I am not saying that once Republican Party story was told and retold, the election was decided. But I am saying that the Harris campaign did not fight back in the right way.
To battle a story, you have to offer a counter narrative. (While, in addition, you ridicule your opponent’s story.)
You have to start with what is already in people’s minds. That’s the material out of which people weave successful stories. You have to know this material. What you have “in your mind,” is not what others have in theirs.
You then appeal to their willingness to believe, you heighten the risk and you imagine a future victory. “The only thing we have to fear is fear itself”—a great beginning for FDR, especially because it involved us. That is the kind of story that the Democratic Party has told in the past. In it we are not passive victims and don’t need a Superhero. We ARE the heroes.
To summarize, the Democrats might have won the battle of stories…and the election. They didn’t try and they lost.
And now, a brief reflection on why it was hard to write this. Of course, it is more complicated. I don’t have a fully worked out theory about the role of narrative in political communication. I suspect that the border and immigration “stories” can be dealt with in the same way and that, including the economy, may be part of a larger story. I’ve left a lot out.
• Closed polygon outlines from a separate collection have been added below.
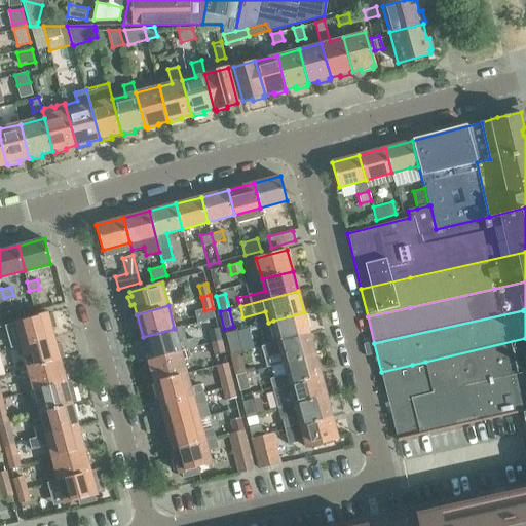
[(47,313),(15,322),(22,344),(53,335),(51,328),(57,327),(52,312),(48,314),(47,313)]
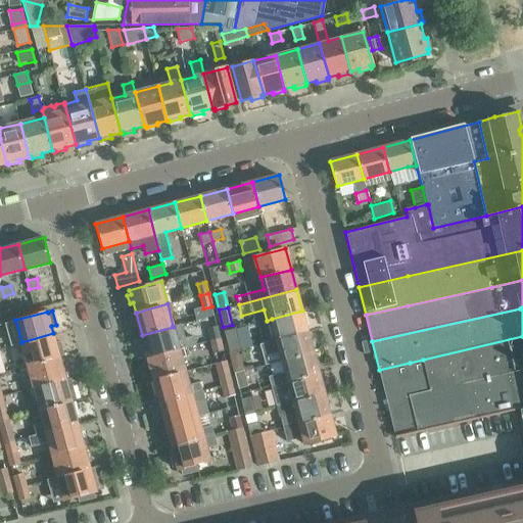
[(277,339),(307,331),(302,311),(272,319),(277,339)]
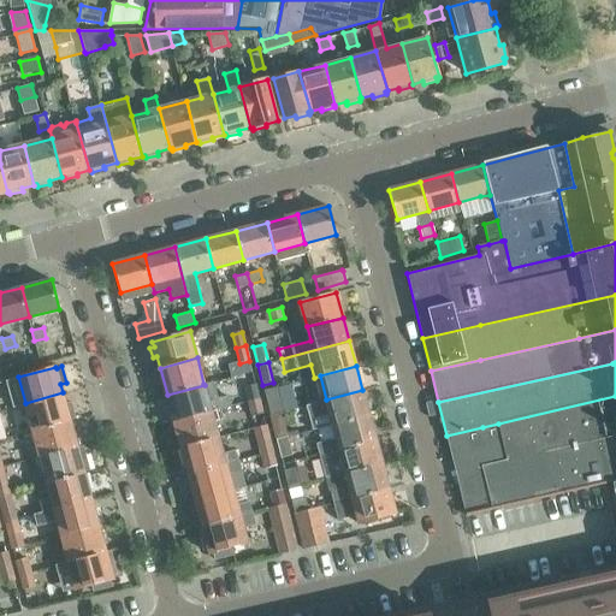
[(203,384),(205,385),(167,395),(175,420),(212,410),(212,412),(230,406),(227,395),(218,397),(213,380),(203,384)]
And I don’t have a complete the rival story that could have been told.
In this post, I’m only trying, modestly, to suggest, that the Democrats will do a lot better in the future if they respect ALL the voters and treat them as friends, invite them to sit around a common campfire and listen to their stories. And tell a good story themselves in turn. If this is naive, so be it.
This poll of swing voters says something different. It seems to me maybe it was the info/media wars. Some of these “reasons” given seem to me to be problematic. A 3 month campaign was doomed to fight an uphill battle. And the campaign kept Harris and Walz from doing interviews the first month.
https://blueprint2024.com/polling/post-mortem-2-nov/
It was about Covid. The supply chain issues and the inflation, much of which was caused by Trump himself came while he was president. Though, I’d argue some of his Covid spending was needed even as he became reluctant. The economy is largely back on track but our faulty memories are of the past rather than the present. Ticket splitting this time is very interesting, as are those who stayed home. Now, it’s Republicans who see the economy as great. Go figure.